▶ **RECORDS SHOWN**:

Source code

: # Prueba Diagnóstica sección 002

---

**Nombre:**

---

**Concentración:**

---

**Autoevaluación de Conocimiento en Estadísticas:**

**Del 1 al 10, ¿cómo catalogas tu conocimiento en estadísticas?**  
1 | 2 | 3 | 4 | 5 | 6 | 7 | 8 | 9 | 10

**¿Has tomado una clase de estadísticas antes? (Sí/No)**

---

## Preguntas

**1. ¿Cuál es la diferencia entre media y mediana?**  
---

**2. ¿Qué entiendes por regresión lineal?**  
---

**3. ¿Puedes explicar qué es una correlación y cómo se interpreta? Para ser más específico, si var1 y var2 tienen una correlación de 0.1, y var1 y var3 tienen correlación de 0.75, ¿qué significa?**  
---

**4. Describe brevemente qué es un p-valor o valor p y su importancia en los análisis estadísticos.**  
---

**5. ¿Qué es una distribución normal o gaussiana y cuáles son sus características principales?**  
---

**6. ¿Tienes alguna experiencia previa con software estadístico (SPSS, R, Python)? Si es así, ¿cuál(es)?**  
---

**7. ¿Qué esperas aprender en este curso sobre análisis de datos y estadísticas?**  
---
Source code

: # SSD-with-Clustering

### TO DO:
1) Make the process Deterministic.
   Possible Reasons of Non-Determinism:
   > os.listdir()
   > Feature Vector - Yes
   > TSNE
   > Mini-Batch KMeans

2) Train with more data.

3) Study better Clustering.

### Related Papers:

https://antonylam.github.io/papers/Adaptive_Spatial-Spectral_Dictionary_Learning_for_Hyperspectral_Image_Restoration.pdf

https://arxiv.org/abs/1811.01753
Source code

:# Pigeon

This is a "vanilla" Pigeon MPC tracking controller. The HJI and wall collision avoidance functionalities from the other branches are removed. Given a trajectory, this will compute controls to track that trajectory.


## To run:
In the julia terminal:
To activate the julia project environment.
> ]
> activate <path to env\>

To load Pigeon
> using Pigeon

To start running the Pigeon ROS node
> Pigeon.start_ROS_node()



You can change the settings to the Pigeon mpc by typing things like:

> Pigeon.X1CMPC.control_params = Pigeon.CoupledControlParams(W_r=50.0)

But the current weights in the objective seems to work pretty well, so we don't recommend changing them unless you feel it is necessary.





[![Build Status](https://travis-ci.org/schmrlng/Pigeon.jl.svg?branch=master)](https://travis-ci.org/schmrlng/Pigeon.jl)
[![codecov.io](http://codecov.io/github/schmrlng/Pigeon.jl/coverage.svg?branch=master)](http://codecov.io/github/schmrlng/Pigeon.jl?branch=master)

▶ **TASK BRIEF**: Rewrite every line above as a numbered list, omitting the blank ones.

▶ **REPLY**:
1. Source code
2. : # Prueba Diagnóstica sección 002
3. ---
4. **Nombre:**
5. ---
6. **Concentración:**
7. ---
8. **Autoevaluación de Conocimiento en Estadísticas:**
9. **Del 1 al 10, ¿cómo catalogas tu conocimiento en estadísticas?**  
10. 1 | 2 | 3 | 4 | 5 | 6 | 7 | 8 | 9 | 10
11. **¿Has tomado una clase de estadísticas antes? (Sí/No)**
12. ---
13. ## Preguntas
14. **1. ¿Cuál es la diferencia entre media y mediana?**  
15. ---
16. **2. ¿Qué entiendes por regresión lineal?**  
17. ---
18. **3. ¿Puedes explicar qué es una correlación y cómo se interpreta? Para ser más específico, si var1 y var2 tienen una correlación de 0.1, y var1 y var3 tienen correlación de 0.75, ¿qué significa?**  
19. ---
20. **4. Describe brevemente qué es un p-valor o valor p y su importancia en los análisis estadísticos.**  
21. ---
22. **5. ¿Qué es una distribución normal o gaussiana y cuáles son sus características principales?**  
23. ---
24. **6. ¿Tienes alguna experiencia previa con software estadístico (SPSS, R, Python)? Si es así, ¿cuál(es)?**  
25. ---
26. **7. ¿Qué esperas aprender en este curso sobre análisis de datos y estadísticas?**  
27. ---
28. Source code
29. : # SSD-with-Clustering
30. ### TO DO:
31. 1) Make the process Deterministic.
32.    Possible Reasons of Non-Determinism:
33.    > os.listdir()
34.    > Feature Vector - Yes
35.    > TSNE
36.    > Mini-Batch KMeans
37. 2) Train with more data.
38. 3) Study better Clustering.
39. ### Related Papers:
40. https://antonylam.github.io/papers/Adaptive_Spatial-Spectral_Dictionary_Learning_for_Hyperspectral_Image_Restoration.pdf
41. https://arxiv.org/abs/1811.01753
42. Source code
43. :# Pigeon
44. This is a "vanilla" Pigeon MPC tracking controller. The HJI and wall collision avoidance functionalities from the other branches are removed. Given a trajectory, this will compute controls to track that trajectory.
45. ## To run:
46. In the julia terminal:
47. To activate the julia project environment.
48. > ]
49. > activate <path to env\>
50. To load Pigeon
51. > using Pigeon
52. To start running the Pigeon ROS node
53. > Pigeon.start_ROS_node()
54. You can change the settings to the Pigeon mpc by typing things like:
55. > Pigeon.X1CMPC.control_params = Pigeon.CoupledControlParams(W_r=50.0)
56. But the current weights in the objective seems to work pretty well, so we don't recommend changing them unless you feel it is necessary.
57. [![Build Status](https://travis-ci.org/schmrlng/Pigeon.jl.svg?branch=master)](https://travis-ci.org/schmrlng/Pigeon.jl)
58. [![codecov.io](http://codecov.io/github/schmrlng/Pigeon.jl/coverage.svg?branch=master)](http://codecov.io/github/schmrlng/Pigeon.jl?branch=master)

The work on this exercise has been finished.